Filariasis (Philariasis) is a parasitic and infectious tropical disease, that is caused by thread-like filarial nematode worms.
There are 9 known filarial nematodes which use humans as the definitive host. These are divided into 3 groups according to the niche within the body that they occupy:
Lymphatic Filariasis, Subcutaneous Filariasis, and Serous Cavity Filariasis.
- Symptoms can appear 5-18 months after a mosquito bite.
- No symptoms - many people do not develop symptoms
- Swollen lymph nodes
- Swollen armpit lymph nodes
- Swollen groin lymph nodes
- Arm swelling
- Breast swelling
- Leg swelling
- Male genital swelling
- Massive leg swelling
- Massive genital swelling
- Lymph gland obstruction
- Limb swelling
- Acute funiculitis
- Chronic lymph gland enlargement
- Rupture of lymph into urinary tract
- Lymph varices
- Thickened skin
- Warty skin appearance
Lymphatic Filariasis is caused by the worms Wuchereria bancrofti, Brugia malayi, and Brugia timori. These worms occupy the lymphatic system, including the lymph nodes, and in chronic cases these worms lead to the disease Elephantiasis. Subcutaneous Filariasis is caused by Loa loa (the African eye worm), Mansonella streptocerca, Onchocerca volvulus, and Dracunculus medinensis (the guinea worm).
These worms occupy the subcutaneous layer of our skin, our fat layer.
Serous Cavity Filariasis is caused by the worms Mansonella perstans and Mansonella ozzardi, which occupy the serous cavity of the abdomen.
In all cases, the transmitting vectors are either blood sucking insects (fly or mosquito) or Copepod crustaceans in the case of Dracunculus medinensis.
There is no vaccine for filariasis. Prevention centers on mass treatment with anti-filariasis drugs to prevent ingestion of larvae by mosquitoes, public health action to control mosquitoes, and individual action to avoid mosquito bites. To avoid being bitten by mosquitoes:
- If possible, stay inside between dusk and dark. This is when mosquitoes are most active in their search for food.
- When outside, wear long pants and long-sleeved shirts.
- Spray exposed skin with an insect repellent.
Filariasis is usually diagnosed by identifying microfilariae on a Giemsa stained thick blood film.

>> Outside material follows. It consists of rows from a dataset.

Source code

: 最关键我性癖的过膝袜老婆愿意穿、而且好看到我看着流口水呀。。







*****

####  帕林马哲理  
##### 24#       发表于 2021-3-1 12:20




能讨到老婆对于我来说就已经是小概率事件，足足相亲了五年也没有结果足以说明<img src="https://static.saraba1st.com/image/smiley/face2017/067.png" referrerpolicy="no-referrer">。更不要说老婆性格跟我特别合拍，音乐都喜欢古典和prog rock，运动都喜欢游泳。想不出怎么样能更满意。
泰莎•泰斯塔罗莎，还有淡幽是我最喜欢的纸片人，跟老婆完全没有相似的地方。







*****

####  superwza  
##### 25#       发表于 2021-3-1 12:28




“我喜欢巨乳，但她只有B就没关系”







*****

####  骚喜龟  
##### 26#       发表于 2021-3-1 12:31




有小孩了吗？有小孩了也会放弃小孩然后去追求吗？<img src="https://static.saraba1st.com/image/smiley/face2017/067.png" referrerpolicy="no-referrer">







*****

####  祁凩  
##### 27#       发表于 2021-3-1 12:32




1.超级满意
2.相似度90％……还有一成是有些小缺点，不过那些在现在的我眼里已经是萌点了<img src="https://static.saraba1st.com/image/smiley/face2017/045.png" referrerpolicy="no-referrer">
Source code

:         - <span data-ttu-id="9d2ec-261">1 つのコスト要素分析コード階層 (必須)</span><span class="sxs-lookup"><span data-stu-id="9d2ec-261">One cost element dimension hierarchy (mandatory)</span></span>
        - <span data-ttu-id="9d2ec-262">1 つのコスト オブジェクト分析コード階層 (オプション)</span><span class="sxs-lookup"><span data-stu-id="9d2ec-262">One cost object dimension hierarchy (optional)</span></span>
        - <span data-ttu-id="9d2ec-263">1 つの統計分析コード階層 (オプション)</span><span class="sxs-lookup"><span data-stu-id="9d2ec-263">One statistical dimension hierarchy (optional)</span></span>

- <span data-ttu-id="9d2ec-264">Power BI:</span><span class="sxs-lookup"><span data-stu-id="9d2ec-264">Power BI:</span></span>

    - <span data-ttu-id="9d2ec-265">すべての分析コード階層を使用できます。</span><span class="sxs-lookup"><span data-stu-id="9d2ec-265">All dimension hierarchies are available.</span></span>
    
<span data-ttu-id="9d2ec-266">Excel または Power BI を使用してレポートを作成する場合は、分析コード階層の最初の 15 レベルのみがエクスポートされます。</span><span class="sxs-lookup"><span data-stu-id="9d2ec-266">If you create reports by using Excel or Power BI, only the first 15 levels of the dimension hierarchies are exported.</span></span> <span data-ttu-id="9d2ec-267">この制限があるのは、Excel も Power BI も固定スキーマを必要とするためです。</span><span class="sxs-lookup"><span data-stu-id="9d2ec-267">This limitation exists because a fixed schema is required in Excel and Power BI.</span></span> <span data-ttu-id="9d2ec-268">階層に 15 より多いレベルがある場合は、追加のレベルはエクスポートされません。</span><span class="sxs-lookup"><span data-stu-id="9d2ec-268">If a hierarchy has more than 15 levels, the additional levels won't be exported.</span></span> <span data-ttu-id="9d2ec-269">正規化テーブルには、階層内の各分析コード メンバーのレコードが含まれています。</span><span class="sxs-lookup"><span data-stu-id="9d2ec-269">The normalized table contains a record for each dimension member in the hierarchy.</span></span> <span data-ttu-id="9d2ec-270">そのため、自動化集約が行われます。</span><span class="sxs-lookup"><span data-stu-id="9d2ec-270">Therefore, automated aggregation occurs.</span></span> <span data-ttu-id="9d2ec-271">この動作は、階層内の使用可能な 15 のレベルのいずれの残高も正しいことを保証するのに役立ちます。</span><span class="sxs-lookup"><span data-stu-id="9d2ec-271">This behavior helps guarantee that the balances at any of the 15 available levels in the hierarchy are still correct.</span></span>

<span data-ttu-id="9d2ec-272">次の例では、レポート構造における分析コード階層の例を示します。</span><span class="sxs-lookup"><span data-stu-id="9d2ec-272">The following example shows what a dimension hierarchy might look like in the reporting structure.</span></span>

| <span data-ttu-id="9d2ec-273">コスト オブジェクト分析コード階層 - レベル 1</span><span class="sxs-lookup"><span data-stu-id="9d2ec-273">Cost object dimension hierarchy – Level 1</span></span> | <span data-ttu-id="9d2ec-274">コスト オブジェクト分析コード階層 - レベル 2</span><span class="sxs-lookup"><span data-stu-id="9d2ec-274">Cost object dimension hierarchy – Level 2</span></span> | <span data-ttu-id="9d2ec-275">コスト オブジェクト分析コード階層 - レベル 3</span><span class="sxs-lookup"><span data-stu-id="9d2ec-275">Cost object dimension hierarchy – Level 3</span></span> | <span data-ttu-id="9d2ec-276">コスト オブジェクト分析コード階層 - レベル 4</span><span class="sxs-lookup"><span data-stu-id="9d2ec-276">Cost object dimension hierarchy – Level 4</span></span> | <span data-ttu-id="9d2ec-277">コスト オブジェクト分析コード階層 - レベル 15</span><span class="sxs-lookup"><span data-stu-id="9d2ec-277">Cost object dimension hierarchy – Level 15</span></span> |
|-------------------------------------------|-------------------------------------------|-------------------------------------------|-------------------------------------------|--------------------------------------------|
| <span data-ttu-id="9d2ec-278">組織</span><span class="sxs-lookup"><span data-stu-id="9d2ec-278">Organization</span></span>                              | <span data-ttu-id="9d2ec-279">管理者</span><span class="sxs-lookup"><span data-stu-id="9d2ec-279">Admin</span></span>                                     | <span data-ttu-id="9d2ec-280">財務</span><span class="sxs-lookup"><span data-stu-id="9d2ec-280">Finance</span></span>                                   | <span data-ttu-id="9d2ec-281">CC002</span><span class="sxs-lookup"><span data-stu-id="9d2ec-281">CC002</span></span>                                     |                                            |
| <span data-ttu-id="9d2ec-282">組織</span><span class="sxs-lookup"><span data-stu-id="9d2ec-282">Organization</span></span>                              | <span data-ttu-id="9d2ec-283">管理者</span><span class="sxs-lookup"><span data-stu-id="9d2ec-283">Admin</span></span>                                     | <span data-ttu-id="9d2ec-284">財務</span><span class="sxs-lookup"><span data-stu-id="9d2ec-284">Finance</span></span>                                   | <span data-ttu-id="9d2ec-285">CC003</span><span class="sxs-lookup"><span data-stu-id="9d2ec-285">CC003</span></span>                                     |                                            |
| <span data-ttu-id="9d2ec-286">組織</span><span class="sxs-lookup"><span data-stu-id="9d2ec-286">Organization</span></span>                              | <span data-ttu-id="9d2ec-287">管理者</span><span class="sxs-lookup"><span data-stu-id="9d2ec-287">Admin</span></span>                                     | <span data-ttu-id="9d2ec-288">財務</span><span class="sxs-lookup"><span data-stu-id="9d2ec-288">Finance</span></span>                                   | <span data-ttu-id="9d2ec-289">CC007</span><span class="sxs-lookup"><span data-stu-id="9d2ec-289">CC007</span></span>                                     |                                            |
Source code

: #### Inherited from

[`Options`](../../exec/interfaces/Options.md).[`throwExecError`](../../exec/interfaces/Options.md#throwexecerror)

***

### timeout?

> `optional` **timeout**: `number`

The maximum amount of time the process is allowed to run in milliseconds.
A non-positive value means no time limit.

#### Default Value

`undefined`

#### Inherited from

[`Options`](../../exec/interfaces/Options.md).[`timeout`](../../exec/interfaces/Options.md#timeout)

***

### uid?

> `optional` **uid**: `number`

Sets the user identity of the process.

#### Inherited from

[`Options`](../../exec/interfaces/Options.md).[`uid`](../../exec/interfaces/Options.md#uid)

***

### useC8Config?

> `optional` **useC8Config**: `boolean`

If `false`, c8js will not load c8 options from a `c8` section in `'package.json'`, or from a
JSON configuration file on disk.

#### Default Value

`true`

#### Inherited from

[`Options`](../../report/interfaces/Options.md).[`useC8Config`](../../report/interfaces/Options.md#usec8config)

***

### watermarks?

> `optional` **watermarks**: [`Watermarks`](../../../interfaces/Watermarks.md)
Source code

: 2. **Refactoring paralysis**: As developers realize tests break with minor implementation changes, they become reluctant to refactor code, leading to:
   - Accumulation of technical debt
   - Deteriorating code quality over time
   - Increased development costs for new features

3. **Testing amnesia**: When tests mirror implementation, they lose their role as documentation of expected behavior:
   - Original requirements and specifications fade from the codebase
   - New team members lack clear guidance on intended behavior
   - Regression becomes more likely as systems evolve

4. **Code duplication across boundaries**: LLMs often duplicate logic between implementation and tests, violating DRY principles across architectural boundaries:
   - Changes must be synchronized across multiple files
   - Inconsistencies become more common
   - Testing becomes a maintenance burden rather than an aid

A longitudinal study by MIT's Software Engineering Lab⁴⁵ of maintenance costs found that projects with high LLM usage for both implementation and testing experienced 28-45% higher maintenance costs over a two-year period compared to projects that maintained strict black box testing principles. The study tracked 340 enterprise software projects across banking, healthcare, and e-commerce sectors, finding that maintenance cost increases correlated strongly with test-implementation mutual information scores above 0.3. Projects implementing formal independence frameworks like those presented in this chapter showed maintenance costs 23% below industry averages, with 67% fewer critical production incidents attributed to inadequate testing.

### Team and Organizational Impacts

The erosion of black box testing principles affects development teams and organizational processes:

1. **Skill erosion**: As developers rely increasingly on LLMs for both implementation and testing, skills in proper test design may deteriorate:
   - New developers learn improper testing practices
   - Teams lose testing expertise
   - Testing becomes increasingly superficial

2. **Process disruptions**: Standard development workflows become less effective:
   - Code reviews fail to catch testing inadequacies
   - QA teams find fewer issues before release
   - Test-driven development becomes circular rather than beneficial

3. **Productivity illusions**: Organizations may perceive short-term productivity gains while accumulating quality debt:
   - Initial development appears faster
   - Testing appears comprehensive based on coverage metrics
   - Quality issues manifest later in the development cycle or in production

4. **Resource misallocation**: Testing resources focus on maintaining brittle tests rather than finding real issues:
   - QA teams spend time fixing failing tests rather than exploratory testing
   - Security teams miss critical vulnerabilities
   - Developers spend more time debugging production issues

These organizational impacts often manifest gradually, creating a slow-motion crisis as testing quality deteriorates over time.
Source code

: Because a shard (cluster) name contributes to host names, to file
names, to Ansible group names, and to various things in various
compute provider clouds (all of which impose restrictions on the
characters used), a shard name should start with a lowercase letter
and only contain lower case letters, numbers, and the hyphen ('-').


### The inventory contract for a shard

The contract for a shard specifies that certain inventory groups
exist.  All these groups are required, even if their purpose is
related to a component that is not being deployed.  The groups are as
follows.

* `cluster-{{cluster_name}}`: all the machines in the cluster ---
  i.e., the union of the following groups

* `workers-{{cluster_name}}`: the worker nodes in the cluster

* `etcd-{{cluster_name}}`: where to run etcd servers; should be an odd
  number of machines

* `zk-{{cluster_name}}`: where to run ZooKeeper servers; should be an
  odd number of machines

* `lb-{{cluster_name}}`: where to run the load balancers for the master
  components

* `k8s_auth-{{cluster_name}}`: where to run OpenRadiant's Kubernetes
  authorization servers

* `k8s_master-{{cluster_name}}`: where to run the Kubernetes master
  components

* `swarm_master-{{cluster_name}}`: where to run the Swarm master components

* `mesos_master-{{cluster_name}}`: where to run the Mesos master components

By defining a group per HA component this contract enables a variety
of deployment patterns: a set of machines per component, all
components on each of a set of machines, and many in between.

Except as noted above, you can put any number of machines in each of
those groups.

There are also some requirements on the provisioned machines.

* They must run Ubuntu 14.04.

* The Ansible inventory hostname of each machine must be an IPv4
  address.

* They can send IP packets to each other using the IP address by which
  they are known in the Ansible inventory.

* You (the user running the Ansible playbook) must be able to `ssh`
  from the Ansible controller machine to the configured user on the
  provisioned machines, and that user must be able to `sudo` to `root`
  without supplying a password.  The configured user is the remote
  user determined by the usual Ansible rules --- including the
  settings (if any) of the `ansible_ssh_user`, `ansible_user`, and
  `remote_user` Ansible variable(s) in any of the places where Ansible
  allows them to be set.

Blood must be drawn at night, since the microfilaria circulate at night(nocturnal periodicity), when their mosquito vector is most likely to bite.Also,decreased peripheral temperature may attract more microfilariae.
Lymphatic filariasis is rarely fatal, but it can cause recurring infections, fevers, severe inflammation of the lymph system, and a lung condition called tropical pulmonary eosinophilia (TPE). In about 5% of infected persons, a condition called elephantiasis causes the legs to become grossly swollen. This can lead to severe disfigurement, decreased mobility, and long-term disability. Testicular hydrocele is a disfiguring enlargement of the scrotum.
The recommended treatment for killing adult filarial worms in patients outside the United States is Albendazole (a broad spectrum anthelmintic) combined with Ivermectin. A combination of Diethylcarbamazine (DEC) and Albendazole is also effective.
In 2003 the common antibiotic Doxycycline was suggested for treating elephantiasis. Filarial parasites have symbiotic bacteria in the genus Wolbachia, which live inside the worm. When the symbiotic bacteria are killed by the antibiotic, the worms themselves also die. Clinical trials in June 2005 by the Liverpool School of Tropical Medicine reported that an 8 week course almost completely eliminated microfilaraemia.
Soap and water and skin care to prevent secondary infections, and elevation, exercises, and, in some cases, pressure bandages to reduce swelling.